To fully harness the effects of PDT using PLP, a thorough understanding of the underlying mechanisms is essential. In this study, we aimed to elucidate different intracellular mechanisms of stress fiber formation between RGK1 and RGM1 cells by observing actin filaments by super-resolution confocal microscopy and measuring cell elasticity by atomic force microscopy (AFM).

2. Materials and Methods

Preparation of PLP. PLP is a photosensitizer that contains a hydrophobic drug-loadable core enveloped in a porphyrin–lipid monolayer and constrained by ApoA-1 mimetic R4F (Ac-FAEKFKEAVKDYFAKFWD) peptide networks [11,13,14,15].
Cell culture. The rat gastric epithelial cell line RGM1 was purchased from RIKEN CELLBANK (Tsukuba, Japan) [30]. The RGK1 cells used in this study were rat gastric mucosa-derived cancer-like mutant cells [30], which are chemically induced oncogenic cancer-like mutant cells of RGM1. RGK1 cells were cultured in DMEM/F12 without L-glutamine (Sigma-Aldrich® Merck KGaA, Darmstadt, Germany). RGM1 cells were cultured in DMEM/F12 with L-glutamine (Gibco™, Thermo Fisher Scientific Inc., MA, USA).

Questions on the material.
1) Return the stretch of the study excerpt from "To fully harness" through "force microscopy (AFM).".
2) According to the study excerpt, what medium were the RGM1 cells cultured in?
Rely on the study excerpt alone when answering.

[Data items]

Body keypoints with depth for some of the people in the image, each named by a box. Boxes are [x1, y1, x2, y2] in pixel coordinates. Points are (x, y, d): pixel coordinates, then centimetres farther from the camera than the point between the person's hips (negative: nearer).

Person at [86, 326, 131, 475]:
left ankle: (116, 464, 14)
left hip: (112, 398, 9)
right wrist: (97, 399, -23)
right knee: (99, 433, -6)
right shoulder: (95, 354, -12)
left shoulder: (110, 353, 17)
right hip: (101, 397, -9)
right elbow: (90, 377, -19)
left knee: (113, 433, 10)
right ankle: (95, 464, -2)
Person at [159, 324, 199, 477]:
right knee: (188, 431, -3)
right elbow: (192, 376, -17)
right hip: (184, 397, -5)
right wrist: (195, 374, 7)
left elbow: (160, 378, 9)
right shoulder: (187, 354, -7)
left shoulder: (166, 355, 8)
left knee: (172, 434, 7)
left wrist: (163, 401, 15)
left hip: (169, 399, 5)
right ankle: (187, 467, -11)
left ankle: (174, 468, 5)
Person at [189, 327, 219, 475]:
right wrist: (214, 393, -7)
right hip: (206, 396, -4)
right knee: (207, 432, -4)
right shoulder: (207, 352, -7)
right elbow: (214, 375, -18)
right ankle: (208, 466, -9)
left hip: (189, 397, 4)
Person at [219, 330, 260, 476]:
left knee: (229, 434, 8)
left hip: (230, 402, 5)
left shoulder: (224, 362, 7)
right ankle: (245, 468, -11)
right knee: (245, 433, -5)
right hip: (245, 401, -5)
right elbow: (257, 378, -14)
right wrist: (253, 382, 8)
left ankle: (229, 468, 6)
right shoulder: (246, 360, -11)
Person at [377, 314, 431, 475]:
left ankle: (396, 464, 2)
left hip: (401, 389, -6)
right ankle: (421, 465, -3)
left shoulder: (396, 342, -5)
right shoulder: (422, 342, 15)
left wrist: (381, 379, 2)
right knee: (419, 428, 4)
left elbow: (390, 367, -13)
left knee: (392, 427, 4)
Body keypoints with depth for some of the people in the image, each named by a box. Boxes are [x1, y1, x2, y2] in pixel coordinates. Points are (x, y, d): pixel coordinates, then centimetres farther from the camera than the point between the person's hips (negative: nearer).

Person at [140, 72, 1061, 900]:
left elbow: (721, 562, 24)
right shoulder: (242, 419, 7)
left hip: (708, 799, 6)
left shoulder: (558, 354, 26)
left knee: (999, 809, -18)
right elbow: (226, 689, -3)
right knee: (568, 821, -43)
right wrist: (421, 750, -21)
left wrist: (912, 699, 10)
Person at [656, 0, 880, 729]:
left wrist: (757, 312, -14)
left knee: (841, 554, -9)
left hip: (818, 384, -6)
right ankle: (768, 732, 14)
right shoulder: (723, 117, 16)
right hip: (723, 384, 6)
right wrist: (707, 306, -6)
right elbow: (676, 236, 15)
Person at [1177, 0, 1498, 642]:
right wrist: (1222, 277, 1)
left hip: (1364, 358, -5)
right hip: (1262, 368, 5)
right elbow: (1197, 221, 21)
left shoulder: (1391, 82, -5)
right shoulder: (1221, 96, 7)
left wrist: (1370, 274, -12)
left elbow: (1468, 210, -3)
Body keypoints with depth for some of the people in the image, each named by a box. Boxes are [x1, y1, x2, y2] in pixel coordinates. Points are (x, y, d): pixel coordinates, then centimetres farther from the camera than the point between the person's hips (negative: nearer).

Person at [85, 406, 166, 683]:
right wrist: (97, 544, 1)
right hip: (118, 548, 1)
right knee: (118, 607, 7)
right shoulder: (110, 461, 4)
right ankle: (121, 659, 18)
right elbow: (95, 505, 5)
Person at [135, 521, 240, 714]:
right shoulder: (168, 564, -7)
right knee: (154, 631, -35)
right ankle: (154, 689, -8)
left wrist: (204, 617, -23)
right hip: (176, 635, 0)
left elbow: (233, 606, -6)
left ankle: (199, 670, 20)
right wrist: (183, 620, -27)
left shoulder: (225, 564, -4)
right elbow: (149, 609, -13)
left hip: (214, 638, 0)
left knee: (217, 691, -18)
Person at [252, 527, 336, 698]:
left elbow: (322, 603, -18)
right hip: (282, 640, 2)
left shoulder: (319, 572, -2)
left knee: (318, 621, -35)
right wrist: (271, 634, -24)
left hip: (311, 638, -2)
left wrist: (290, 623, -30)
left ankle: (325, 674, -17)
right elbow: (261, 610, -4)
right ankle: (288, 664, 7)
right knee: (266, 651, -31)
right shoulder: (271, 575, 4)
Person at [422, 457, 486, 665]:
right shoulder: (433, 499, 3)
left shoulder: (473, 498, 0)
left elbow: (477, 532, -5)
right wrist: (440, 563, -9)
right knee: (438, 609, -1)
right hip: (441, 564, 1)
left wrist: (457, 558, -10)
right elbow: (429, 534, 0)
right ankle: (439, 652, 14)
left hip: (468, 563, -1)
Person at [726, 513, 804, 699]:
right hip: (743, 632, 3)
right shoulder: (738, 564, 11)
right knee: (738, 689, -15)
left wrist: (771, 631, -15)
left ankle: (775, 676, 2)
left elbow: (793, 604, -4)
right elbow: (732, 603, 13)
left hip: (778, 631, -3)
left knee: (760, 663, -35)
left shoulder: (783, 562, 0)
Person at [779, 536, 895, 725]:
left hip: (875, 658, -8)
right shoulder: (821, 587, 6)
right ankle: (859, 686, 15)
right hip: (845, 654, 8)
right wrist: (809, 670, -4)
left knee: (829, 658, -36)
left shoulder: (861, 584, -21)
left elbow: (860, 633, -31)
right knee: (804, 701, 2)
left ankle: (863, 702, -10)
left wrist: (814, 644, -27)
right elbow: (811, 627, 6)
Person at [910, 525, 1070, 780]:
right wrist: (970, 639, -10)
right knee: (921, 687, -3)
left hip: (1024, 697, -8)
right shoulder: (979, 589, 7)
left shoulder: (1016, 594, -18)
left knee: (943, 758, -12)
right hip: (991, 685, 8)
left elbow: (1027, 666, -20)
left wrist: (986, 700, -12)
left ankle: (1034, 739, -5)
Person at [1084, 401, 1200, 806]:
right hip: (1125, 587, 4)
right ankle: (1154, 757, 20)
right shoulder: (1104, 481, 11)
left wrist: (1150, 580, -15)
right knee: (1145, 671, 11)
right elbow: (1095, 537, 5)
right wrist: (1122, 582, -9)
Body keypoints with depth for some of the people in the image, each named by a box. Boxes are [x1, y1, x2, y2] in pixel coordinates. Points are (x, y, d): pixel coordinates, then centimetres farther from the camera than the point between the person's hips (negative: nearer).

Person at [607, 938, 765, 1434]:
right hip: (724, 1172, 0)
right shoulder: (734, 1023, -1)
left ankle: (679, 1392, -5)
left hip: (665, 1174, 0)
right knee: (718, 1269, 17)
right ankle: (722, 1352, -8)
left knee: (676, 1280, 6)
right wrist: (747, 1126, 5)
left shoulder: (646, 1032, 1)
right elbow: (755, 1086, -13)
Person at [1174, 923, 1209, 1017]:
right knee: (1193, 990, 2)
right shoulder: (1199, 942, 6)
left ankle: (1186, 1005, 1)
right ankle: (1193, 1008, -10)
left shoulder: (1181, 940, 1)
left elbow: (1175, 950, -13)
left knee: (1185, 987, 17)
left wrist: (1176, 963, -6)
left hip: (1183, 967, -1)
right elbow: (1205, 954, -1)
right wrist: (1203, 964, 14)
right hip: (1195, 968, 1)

Solutions to the tasks.
1)
To fully harness the effects of PDT using PLP, a thorough understanding of the underlying mechanisms is essential. In this study, we aimed to elucidate different intracellular mechanisms of stress fiber formation between RGK1 and RGM1 cells by observing actin filaments by super-resolution confocal microscopy and measuring cell elasticity by atomic force microscopy (AFM).

2) DMEM/F12 with L-glutamine (Gibco™, Thermo Fisher Scientific Inc.).